Aussi, au printemps suivant son décès, toute la famille enterrait mémé dans son urne. Sous un chêne blanc, dans un pré plein de cailloux, à peine bon à faire paître les chèvres et qui appartenait à sa famille. C’était dans un de ces minuscules villages de la diagonale du vide, comme la France un compte des milliers.

Le secret respecté

Aujourd’hui encore, des questions restent en suspens : Pourquoi ce divorce ? Qui était cet homme ? « La rumeur dans la famille dit que son mari était violent, qu’il la battait. Que le mari de tati, sa sœur, un jour est allé sortir Jeannette de là. Moi je crois que Jeannette ne se laissait pas faire, parce que je sais que c’était une femme très forte », explique mon père. De ce premier mari, personne dans la famille ne sait dire qui il était. Tati, l’unique sœur de Jeannette et gardienne du secret n’a jamais dévoilé aucun détail jusqu’à son décès en 2015. Ni mon père, ni mon oncle ne l’ont questionné. « J’ai mis un couvercle sur cette histoire, tourné la page. Il n’y avait rien de bon à apprendre », lâche mon paternel.

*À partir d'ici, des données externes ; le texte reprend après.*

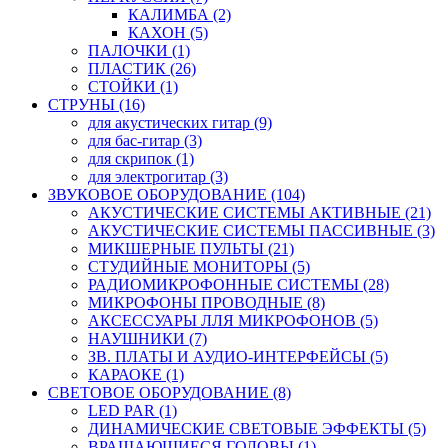
КАЛИМБА (2)
КАХОН (5)
ПАЛОЧКИ (1)
ПЛАСТИК (26)
СТОЙКИ (1)
СТРУНЫ (16)
для акустических гитар (9)
для бас-гитар (3)
для скрипок (1)
для электрогитар (3)
ЗВУКОВОЕ ОБОРУДОВАНИЕ (104)
АКУСТИЧЕСКИЕ СИСТЕМЫ АКТИВНЫЕ (21)
АКУСТИЧЕСКИЕ СИСТЕМЫ ПАССИВНЫЕ (3)
МИКШЕРНЫЕ ПУЛЬТЫ (21)
СТУДИЙНЫЕ МОНИТОРЫ (5)
РАДИОМИКРОФОННЫЕ СИСТЕМЫ (28)
МИКРОФОНЫ ПРОВОДНЫЕ (8)
АКСЕССУАРЫ ЛЛЯ МИКРОФОНОВ (5)
НАУШНИКИ (7)
ЗВ. ПЛАТЫ И АУДИО-ИНТЕРФЕЙСЫ (5)
КАРАОКЕ (1)
СВЕТОВОЕ ОБОРУДОВАНИЕ (8)
LED PAR (1)
ДИНАМИЧЕСКИЕ СВЕТОВЫЕ ЭФФЕКТЫ (5)
ВРАЩАЮЩИЕСЯ ГОЛОВЫ (1)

Ce qu’il y a eu de bon à apprendre en revanche, est l’explication de la dureté avec laquelle ses beaux-parents ont traité Jeannette. « On dit qu’ils lui en ont fait baver, et que pour ça, elle ne voulait pas non plus aussi rejoindre leur caveau, détaille mon père. Qu’avec une crémation, ce ne serait un souci pour personne. »

Mais Jeannette, lorsqu’elle rencontra Marco l’accordéoniste dans un de ces bals populaires de la Libération, a reçu le soutien de ses deux belles-sœurs, qui menaçaient de quitter la maison « si Jeannette et Marco ne se mariaient pas ». Aussi, l’une d’elles prêta sa robe de mariée et lui apprit la cuisine d’Italie dans l’espoir de la faire un peu mieux accepter de ses beaux-parents. Manifestement en vain, mais l’héritage est là : les recettes sont restées. Bugnes (chiacchiere) et pâtes à la main sont aujourd’hui des plats de fête. Et cela ne tenait qu’à un secret, en partie encore bien gardé.

*Cet article a été écrit par un journaliste de la rédaction sous pseudonyme par souci d’anonymat pour sa famille.